Был пример пассивной агрессии в переписке. Мужчина сразу принял позицию «сверху», обозначив ее (скорее всего неосознанно) обезличенными лаконичными фразами.

То есть ни «здрасте», ни «пожалуйста», ни обращения по имени.

Ну как будто я вам — незнакомому еще человеку вдруг в личку пишу: «Время есть? Надо обсудить».

Казалось бы — нейтрально. По-деловому. Но что-то царапает. Что-то вызывает неприятие.

В общем, я не психолингвист, так что не буду ничего выдумывать.

Но таки заметила за собой, что в последнее время часто выбираю именно эту модель общения. И таки да. Превентивная агрессия.

Демонстрация занятости, важности, доминирования.

Забавно, когда в ответ получаю аналогичное скудное и агрессивное «Да!» ну или «Нет!».

А дальше кто кого заборет. Гадюка жабу или жаба гадюку))).

 

— 16 —

Ну вы странные такие). Вы же не думаете, что откровение, это когда ррраз… и архангел спускается с небес и предстает перед тобой весь в белом. Ну или как в докторе Хаусе — звонок в дверь, ты с бокальчиком бухлишка идешь открывать, открываешь… а там Иисус левитирует.

После этого надо бежать и делать мрт головы. Потому что это или опухоль, или белочка.

Нет-нет. Под словом откровение я не подразумевала вчера галлюцинацию или еще какой глас бога.

Но качество и чистота этого инсайта были настолько невероятны, само понимание правды настолько отчетливым, кайф от него настолько сильным, что я даже расплакалась, что случается со мной ну очень редко.

- _ЗАДАНИЯ_:
1. Переведите на английский язык предложение из текста о пассивной агрессии и инсайте: «То есть ни «здрасте», ни «пожалуйста», ни обращения по имени.»
2. Допишите продолжение текста о пассивной агрессии и инсайте, начав сразу после его последнего предложения.

- _ИСХОДНЫЕ ДАННЫЕ_:
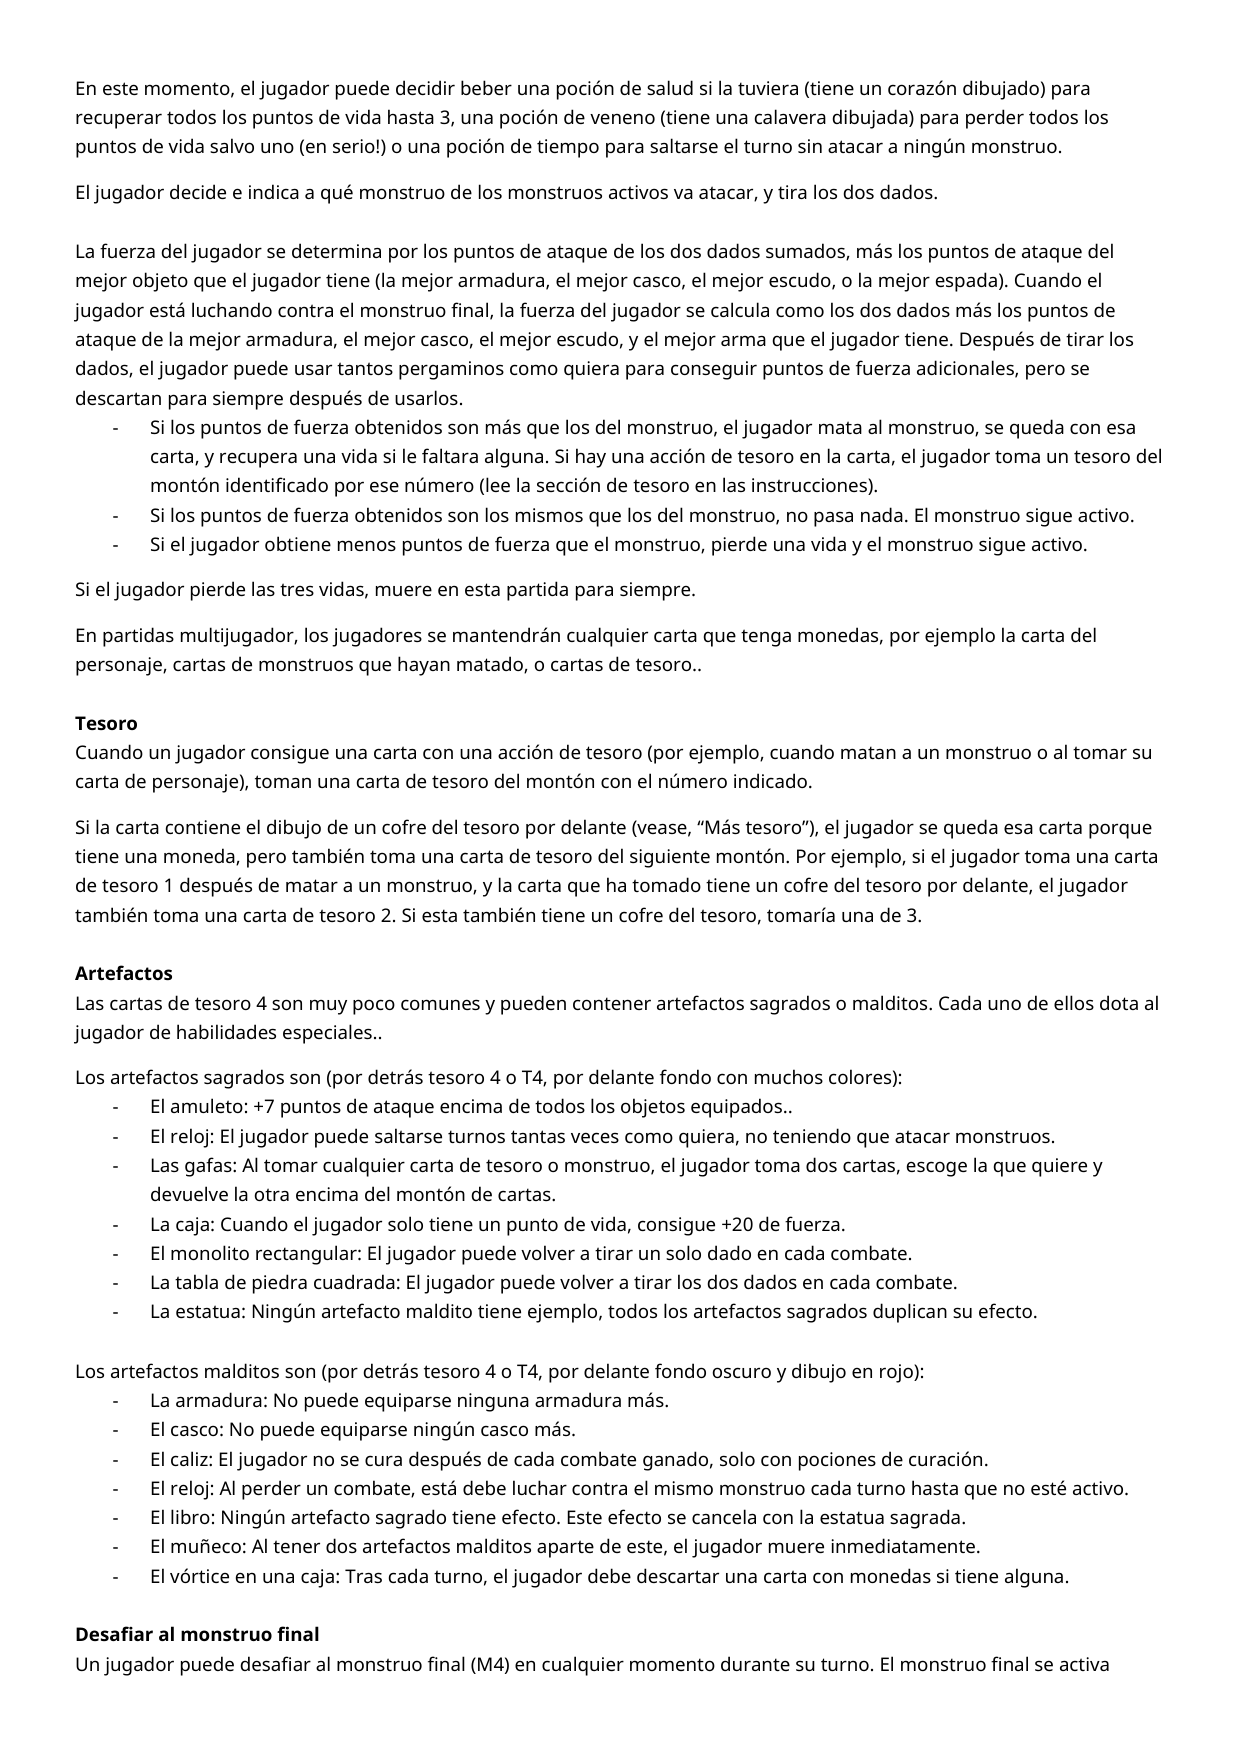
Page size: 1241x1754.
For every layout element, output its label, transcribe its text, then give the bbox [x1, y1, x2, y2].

- _ОТВЕТЫ_:
1. That is, no "hi," no "please," no addressing by name.

2.
Ну и вот кода я вся такая под впечатлением ревела, до кучи случилось то, что я называю Знаком. То есть объективная реальность подстроилась под реальность субъективную — не буду говорить как. Чтоб не сглазить.

Но архангела не было!

* * *

Инсайт — ну, как я его ощущаю, — это всегда внезапное понимание истины вещей, чувство единения с сущим, и просто какая-то вдруг великолепная ясность всего вне логики и вне рефлексий.

(Я посмотрела вики, мы говорим, конечно же, об эмоциональном инсайте.)

Ну. Короче, люблю я эти инсайты, аж нимагу. Я вообще все эти когнитивные заусенцы обожаю, включая дежавю и прочие «вю». В эти моменты ощущаю себя куском матрицы, просто кодом — но очень неплохим кодом.

Ну. Доставляет.

 

— 17 —

У меня еще (зараза такая) очень неприлично высокий айкью. Это ни о чем не говорит, кроме того, что айкью у меня и правда высокий.

Так-то я туповата, леновата, люблю выпить, покушать, полежать… и очень мало всего знаю. Но зараза этот IQ, а также скорость обработки информации и принятия решений очень высоки.

Быстрая я, карочи. Как молния.

Тупая. Но быстрая.

Так вот эта моя внутренняя скорость многим людям не доступна, не понятна и очень раздражает.

Я это ой как хорошо знаю. Поэтому сознательно замедляюсь.

А это тяжело. Сейчас (когда я занята чем-то интересным) особенно тяжело.

Но чтобы быть встроенной в социум и социумом одобряемой, надо соответствовать.

А тяжело…

А надо.

А надо ли?

И в общем… где-то и про это тоже меня инсайтнуло изрядно. Все. Харе про инсайты! Про котиков будем.

 

— 18 —

Или вот еще многие люди обоего полу отчего-то уверены, что другим людям (чаще людям женского полу) свойственно кокетство и замалчивание истинных своих интересов и потребностей.

Эти люди пишут мне на мое «я старенькая» — «ляля, хватит кокетничать», и примерно эти же люди дарят мне подарки и цветы, несмотря на то, что я заранее и прямо сказала: «НЕ НАДО».

Потому что они уверены, что на самом деле я хочу подарки и цветы, но скромничаю. ХА. ХА. ХА (хочу я гольф-клуб и бентли).

«Хочешь, хочешь, хочешь, но молчишь»… Психология насильника? Ну в общем да, хотя во имя субботы назовем его просто идиотом.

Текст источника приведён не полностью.